3 months ago | Artificial Intelligence


Jakarta, INTI - Encyclopedia Britannica and Merriam-Webster have filed a lawsuit against OpenAI, alleging that OpenAI has committed massive copyright infringement, as reported by TechCrunch on Wednesday, March 17, 2026.

In the lawsuit, Encyclopedia Britannica owns its copyright to nearly 100,000 online articles, but the articles have been scraped and used to train OpenAI's LLM without permission.

The lawsuit stated that ChatGPT deprives web-based publishers like Encyclopedia Britannica of revenue because the chatbot service generates “responses to users’ queries that substitute, and directly compete with, the content from publishers like [Britannica]."

Britannica Alleges OpenAI for Using Its Content for AI Training

Moreover, the lawsuit alleges that OpenAI violates copyright law when it produces outputs that contain “full or partial verbatim reproductions” in ChatGPT's RAG (retrieval augmented generation) workflow.

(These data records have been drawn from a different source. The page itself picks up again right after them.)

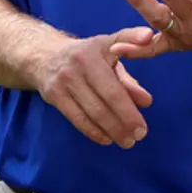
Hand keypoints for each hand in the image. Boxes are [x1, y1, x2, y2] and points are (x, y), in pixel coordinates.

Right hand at [32, 29, 153, 148]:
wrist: (45, 54)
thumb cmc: (87, 55)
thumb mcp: (110, 52)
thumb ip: (130, 77)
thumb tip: (146, 101)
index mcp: (96, 51)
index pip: (114, 86)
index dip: (129, 108)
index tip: (145, 121)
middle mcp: (78, 64)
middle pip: (105, 101)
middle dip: (124, 122)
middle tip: (139, 136)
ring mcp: (64, 80)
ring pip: (91, 113)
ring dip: (112, 131)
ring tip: (127, 141)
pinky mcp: (54, 95)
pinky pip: (77, 119)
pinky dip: (94, 132)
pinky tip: (106, 138)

OpenAI's RAG tool itself is how the LLM trains the AI system by scanning the web or other databases for newly updated information when responding to a query. 

Encyclopedia Britannica alleges that OpenAI also violates the Lanham Act, a trademark law, and falsely attributes to publishers.

Encyclopedia Britannica claims that ChatGPT jeopardizes the public's continued access to high-quality, trustworthy online information.

“ChatGPT starves web publishers like [Britannica] of revenue by generating responses to users’ queries that substitute, and directly compete with, the content from publishers like [Britannica],” the lawsuit stated.

Other Publishers and Authors are Also Suing OpenAI

Encyclopedia Britannica is not the only one suing OpenAI over copyright infringement. Other authors and publishers who also sue the AI giant are the New York Times and Ziff Davis, the owner of Mashable, CNET, IGN, and PC Mag. As well as the Chicago Tribune, the Denver Post, the Sun Sentinel, the Toronto Star, and the Canadian Broadcasting Corporation.

There is no strong legal precedent for determining whether using copyrighted content to train for an LLM is a copyright infringement. However, in a similar case, Anthropic had convinced federal judge William Alsup that the use of copyrighted content as training data was transformative enough to be legal.

However, Alsup argued that Anthropic violated the law by illegally downloading millions of books rather than paying for them, which warranted a $1.5 billion class-action settlement for affected authors.

Conclusion 

Encyclopaedia Britannica sues OpenAI, alleging large-scale copyright infringement through the unauthorized use of its content to train AI models and the reproduction of that content in outputs. Britannice is also concerned about lost revenue and misinformation. The case adds to a growing wave of lawsuits from publishers and authors. It underscores ongoing uncertainty about whether such AI practices are legal.